DATA SHOWN:

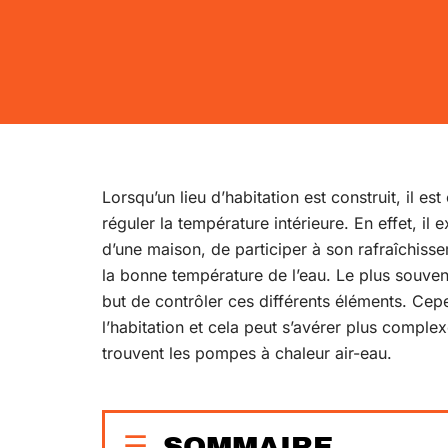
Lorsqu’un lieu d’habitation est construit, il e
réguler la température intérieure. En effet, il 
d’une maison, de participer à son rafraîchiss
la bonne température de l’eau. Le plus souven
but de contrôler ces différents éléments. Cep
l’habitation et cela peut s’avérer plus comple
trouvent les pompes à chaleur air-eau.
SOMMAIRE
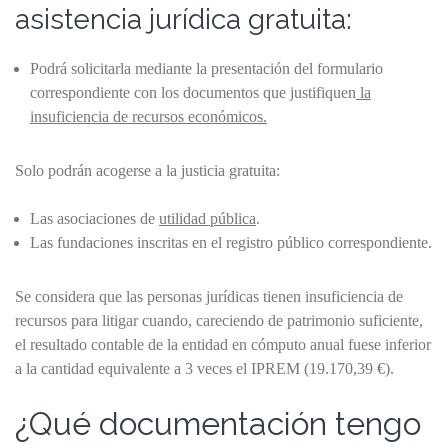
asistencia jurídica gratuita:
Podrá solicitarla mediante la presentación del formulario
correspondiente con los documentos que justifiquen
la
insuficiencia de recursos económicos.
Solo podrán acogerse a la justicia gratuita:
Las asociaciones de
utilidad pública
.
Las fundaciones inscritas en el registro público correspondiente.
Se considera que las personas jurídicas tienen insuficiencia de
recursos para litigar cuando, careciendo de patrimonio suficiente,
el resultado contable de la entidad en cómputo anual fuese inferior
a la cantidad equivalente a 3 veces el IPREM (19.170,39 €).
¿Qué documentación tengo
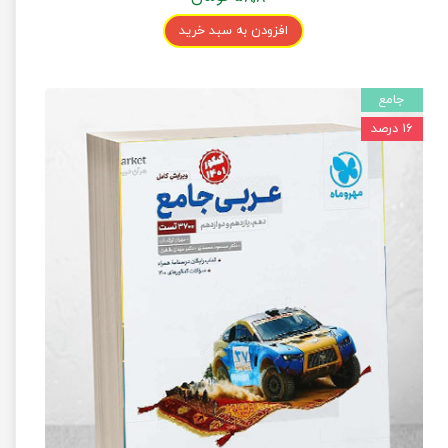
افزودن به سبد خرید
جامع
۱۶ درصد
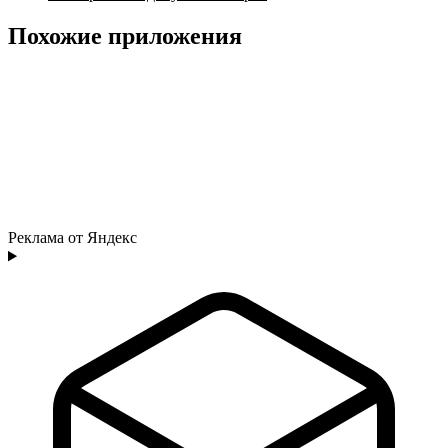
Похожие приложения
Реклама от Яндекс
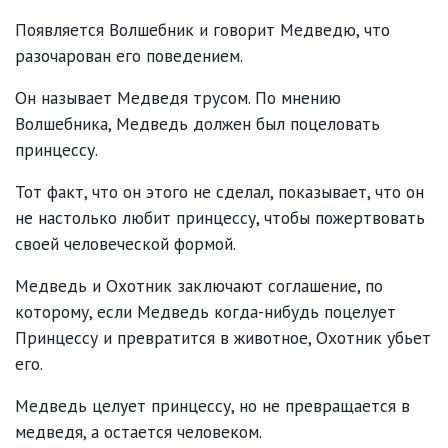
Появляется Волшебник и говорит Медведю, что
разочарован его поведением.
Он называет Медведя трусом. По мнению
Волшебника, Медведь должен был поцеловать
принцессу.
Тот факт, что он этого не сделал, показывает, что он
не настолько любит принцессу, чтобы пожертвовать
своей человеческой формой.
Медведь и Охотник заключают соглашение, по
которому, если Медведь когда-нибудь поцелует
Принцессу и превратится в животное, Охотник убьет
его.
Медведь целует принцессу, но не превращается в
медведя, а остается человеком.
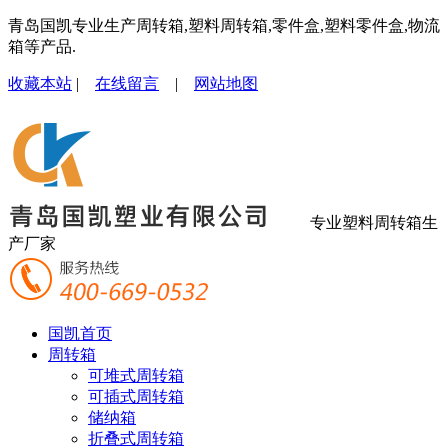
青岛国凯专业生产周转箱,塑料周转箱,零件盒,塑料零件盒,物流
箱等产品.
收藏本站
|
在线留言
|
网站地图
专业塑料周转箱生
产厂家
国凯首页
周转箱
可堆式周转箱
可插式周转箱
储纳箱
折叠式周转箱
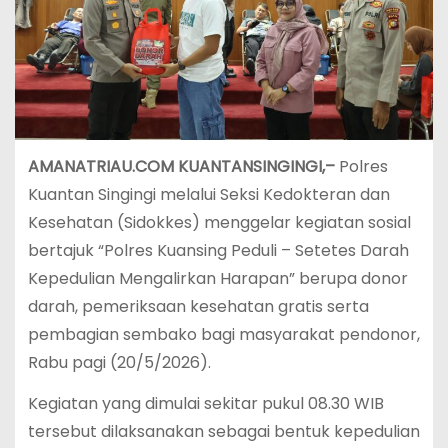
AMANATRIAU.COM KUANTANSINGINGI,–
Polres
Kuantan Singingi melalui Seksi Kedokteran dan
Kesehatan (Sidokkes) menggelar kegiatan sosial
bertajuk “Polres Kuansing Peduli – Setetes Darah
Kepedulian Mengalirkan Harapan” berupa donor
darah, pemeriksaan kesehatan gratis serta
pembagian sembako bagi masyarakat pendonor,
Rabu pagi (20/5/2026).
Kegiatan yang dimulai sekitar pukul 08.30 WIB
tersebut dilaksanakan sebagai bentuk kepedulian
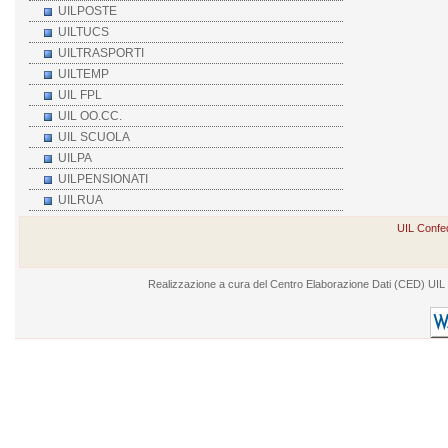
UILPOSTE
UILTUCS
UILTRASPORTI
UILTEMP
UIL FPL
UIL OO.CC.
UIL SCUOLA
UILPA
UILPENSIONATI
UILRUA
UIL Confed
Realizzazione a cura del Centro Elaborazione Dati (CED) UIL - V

EXERCISE BRIEF:
Rewrite the stretch of the records from the line that contains "Появляется Волшебник и говорит Медведю, что" through the line that contains "tersebut dilaksanakan sebagai", replacing "Охотник" with "Стрелок" and leaving everything else unchanged. Leave the pictures out of your answer.

SOLUTION TO THIS TASK:
Появляется Волшебник и говорит Медведю, что
разочарован его поведением.
Он называет Медведя трусом. По мнению
Волшебника, Медведь должен был поцеловать
принцессу.
Тот факт, что он этого не сделал, показывает, что он
не настолько любит принцессу, чтобы пожертвовать
своей человеческой формой.
Медведь и Стрелок заключают соглашение, по
которому, если Медведь когда-нибудь поцелует
Принцессу и превратится в животное, Стрелок убьет
его.
Медведь целует принцессу, но не превращается в
медведя, а остается человеком.
青岛国凯专业生产周转箱,塑料周转箱,零件盒,塑料零件盒,物流
箱等产品.
收藏本站
|
在线留言
|
网站地图
专业塑料周转箱生
产厂家
国凯首页
周转箱
可堆式周转箱
可插式周转箱
储纳箱
折叠式周转箱
AMANATRIAU.COM KUANTANSINGINGI,–
Polres
Kuantan Singingi melalui Seksi Kedokteran dan
Kesehatan (Sidokkes) menggelar kegiatan sosial
bertajuk “Polres Kuansing Peduli – Setetes Darah
Kepedulian Mengalirkan Harapan” berupa donor
darah, pemeriksaan kesehatan gratis serta
pembagian sembako bagi masyarakat pendonor,
Rabu pagi (20/5/2026).
Kegiatan yang dimulai sekitar pukul 08.30 WIB
tersebut dilaksanakan sebagai bentuk kepedulian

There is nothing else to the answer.